BS in Chemistry/ Biology/ Biochemistry or a related scientific discipline with 4+ years of experience in a GMP-regulated chemistry laboratory; large molecule/biologics experience preferred.
Strong knowledge of GMP regulations and current USP/Ph. Eur., FDA, and ISO standards and guidance.
Demonstrated ability to work independently while building productive relationships with internal teams and external partners, with excellent written and verbal communication skills.
Proven track record of right-first-time execution, accuracy, and proactive problem solving, with strong collaboration and project management capabilities
Proficiency with MasterControl and LabWare LIMS is required.
Ability to meet laboratory physical requirements, including specialized gowning, lifting and manipulating items greater than 25 lbs, climbing ladders, and standing for extended periods.

Responsibilities

Implementation and execution of routine and ad hoc analytical testing for raw materials, drug substance, and drug product using chromatography and electrophoretic methods.

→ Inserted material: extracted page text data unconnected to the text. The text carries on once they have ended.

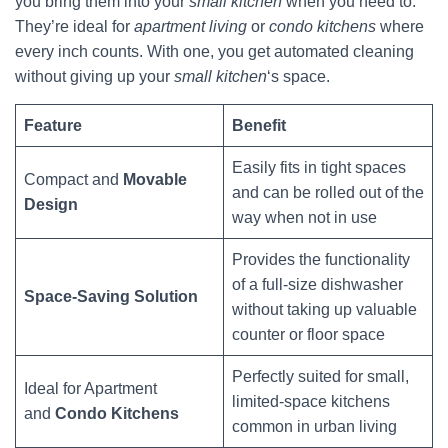
you bring them into your
small kitchen
when you need to.
They’re ideal for
apartment living
or
condo kitchens
where
every inch counts. With one, you get automated cleaning
without giving up your
small kitchen
‘s space.
Feature
Benefit
Easily fits in tight spaces
Compact and
Movable
and can be rolled out of the
Design
way when not in use
Provides the functionality
of a full-size dishwasher
Space-Saving Solution
without taking up valuable
counter or floor space
Perfectly suited for small,
Ideal for Apartment
limited-space kitchens
and
Condo Kitchens
common in urban living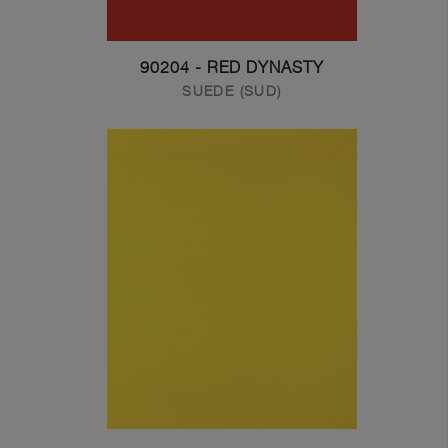
90204 - RED DYNASTY
SUEDE (SUD)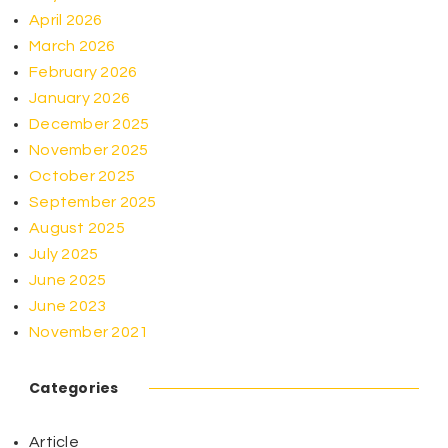
April 2026
March 2026
February 2026
January 2026
December 2025
November 2025
October 2025
September 2025
August 2025
July 2025
June 2025
June 2023
November 2021
Categories
Article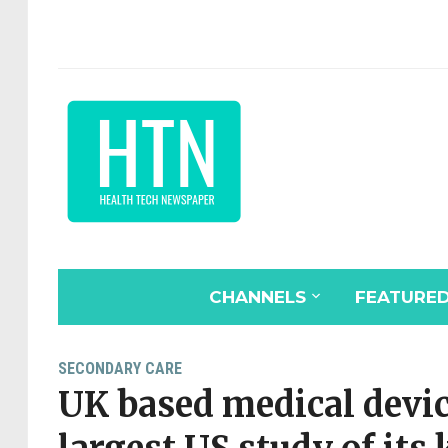
CHANNELS
FEATURE
SECONDARY CARE
UK based medical devi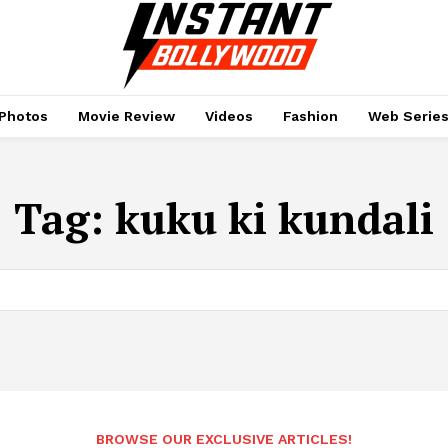
Photos
Movie Review
Videos
Fashion
Web Serie
Tag:
kuku ki kundali
BROWSE OUR EXCLUSIVE ARTICLES!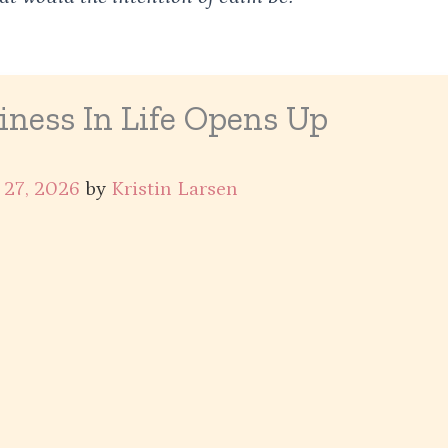
ness In Life Opens Up
 27, 2026
by
Kristin Larsen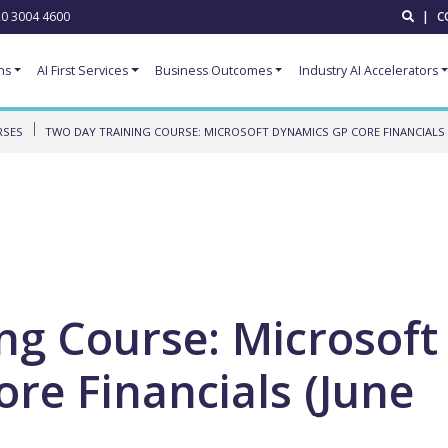
0 3004 4600
|
C
ns
AI First Services
Business Outcomes
Industry AI Accelerators
RSES
TWO DAY TRAINING COURSE: MICROSOFT DYNAMICS GP CORE FINANCIALS (
ng Course: Microsoft
re Financials (June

Executes and supports chromatography-based assays including SEC, Reverse Phase HPLC (titer), icIEF, and glycan/sialic acid analyses for large molecule programs.
Supports the qualification, transfer, and implementation of USP/EP and product-specific analytical methods, particularly chromatography-based assays, as part of new product introduction and technology transfer.
Performs stability testing of drug substance and drug product across all required timepoints and storage conditions.
Generates, analyzes, interprets, and reports analytical data, ensuring accuracy, data integrity, and appropriate follow-up actions.
Initiates and supports QC-Chemistry investigations and quality events including deviations, CAPA, change controls, and LIR/OOS as a subject matter expert in QC Chemistry.
Works within LabWare LIMS for method execution, data review, trending, and report issuance.
Reviews analytical documentation to support product disposition, including preparation of COA/COC and batch summary reports.
Collaborates cross-functionally with Analytical Development, Manufacturing, and Quality teams during method transfer and assay troubleshooting.
Works with accuracy, urgency, and a continuous improvement mindset and provides flexible support including on-call or outside normal business hours when required.